Work to be completed: Copy every line of the items below word for word, but leave the pictures out of your answer.

Data items
## Begin
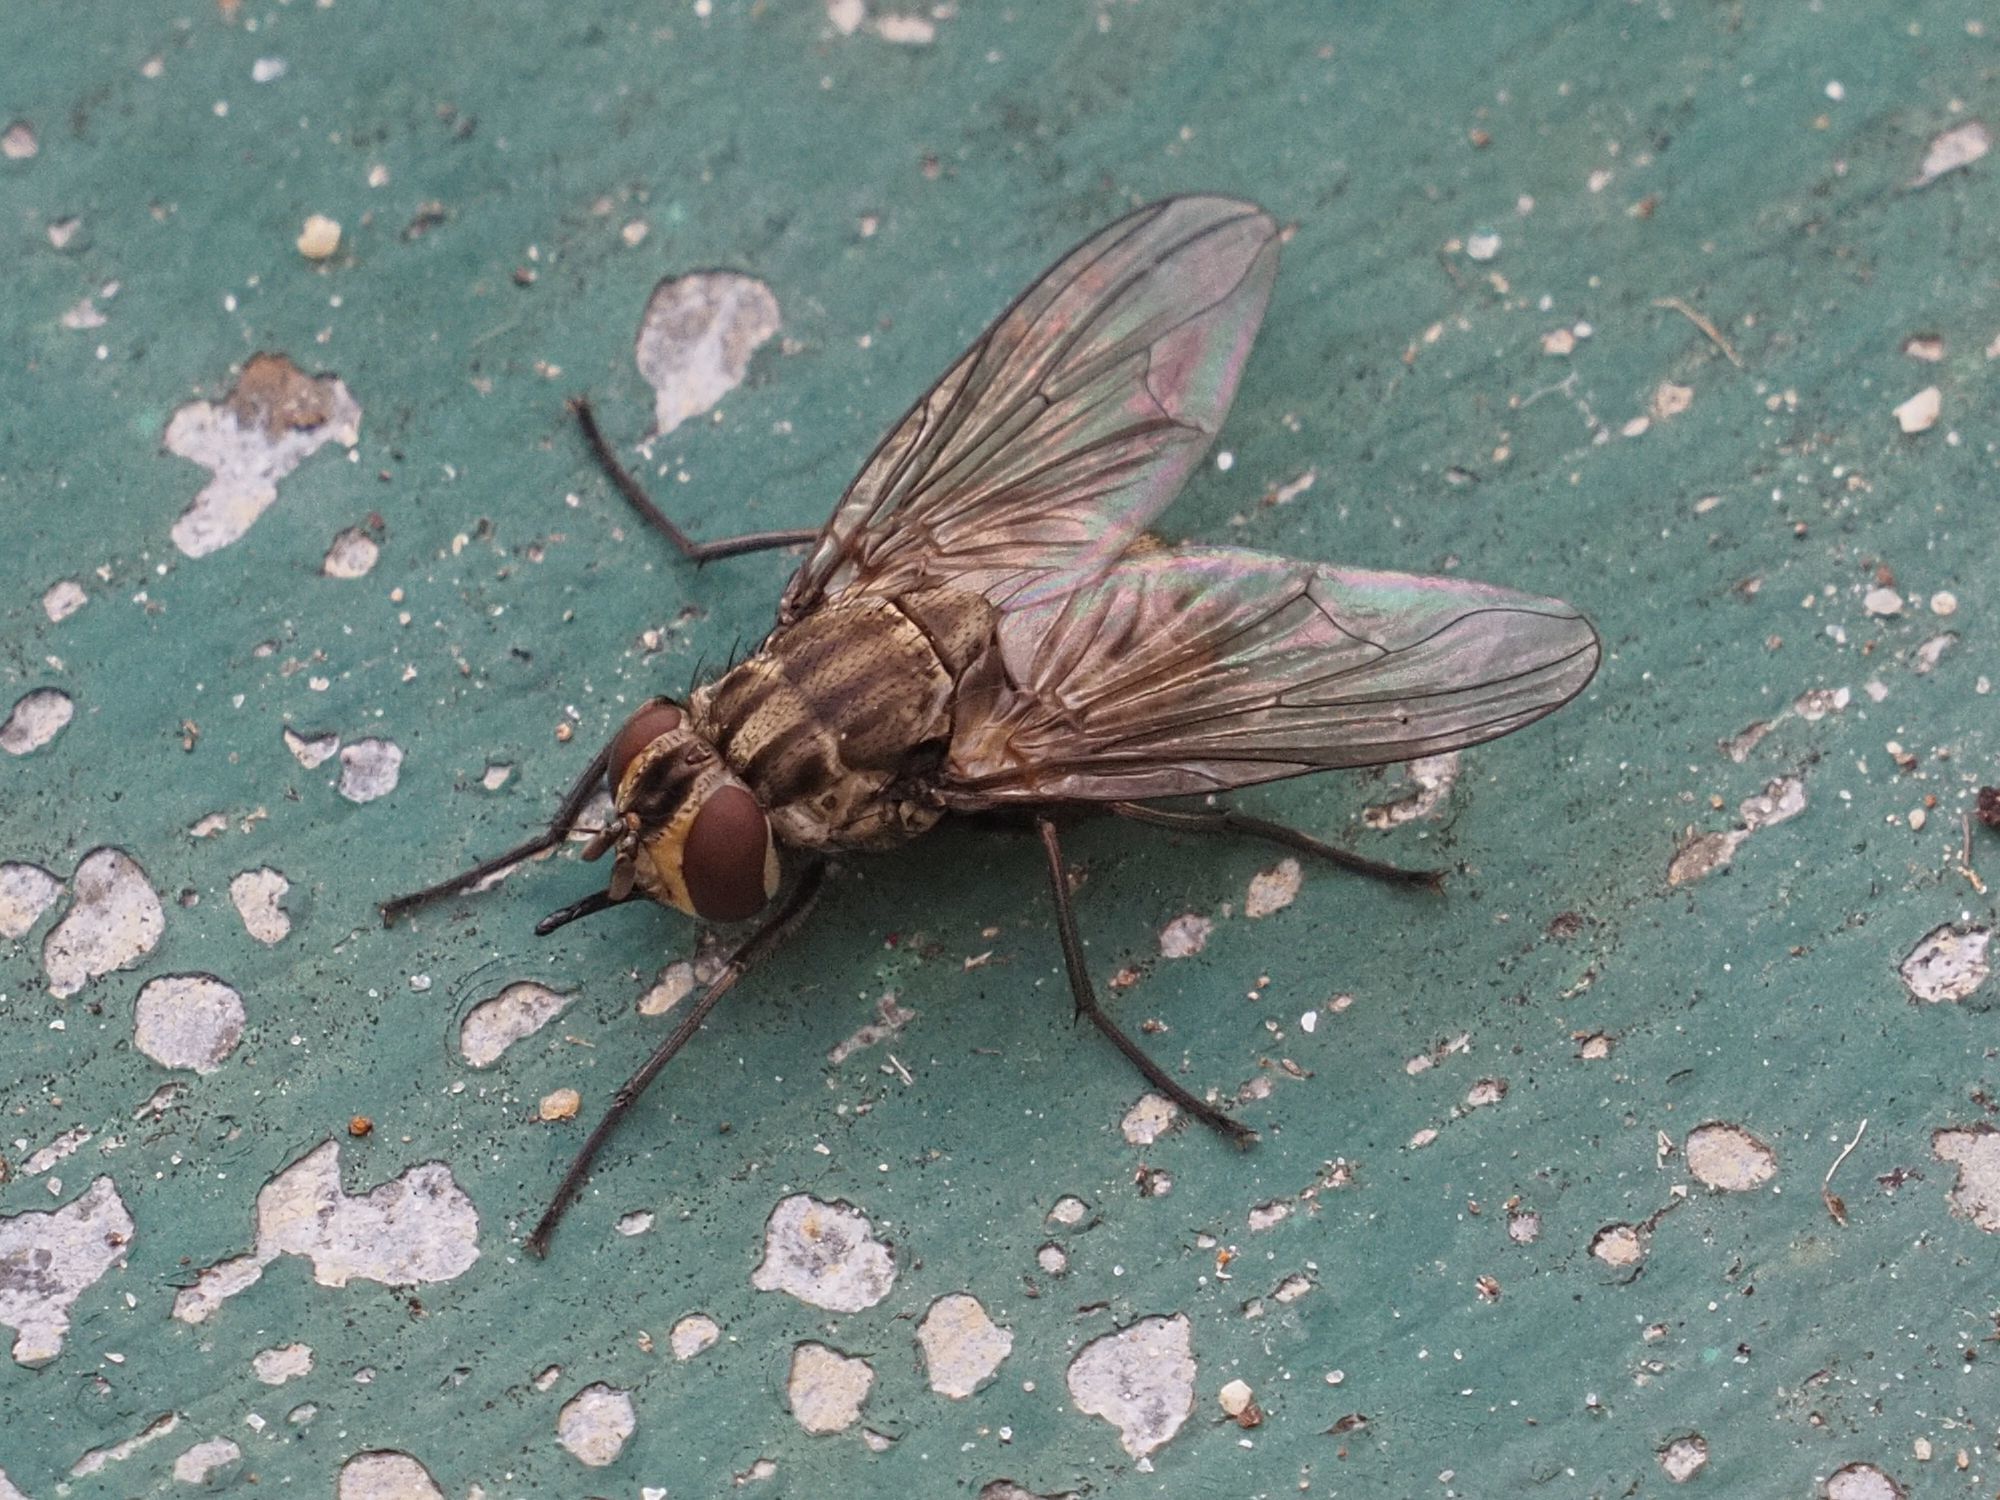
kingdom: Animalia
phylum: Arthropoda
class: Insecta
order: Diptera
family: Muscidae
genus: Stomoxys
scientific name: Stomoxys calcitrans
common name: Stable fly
## End
Solution below:
kingdom: Animalia
phylum: Arthropoda
class: Insecta
order: Diptera
family: Muscidae
genus: Stomoxys
scientific name: Stomoxys calcitrans
common name: Stable fly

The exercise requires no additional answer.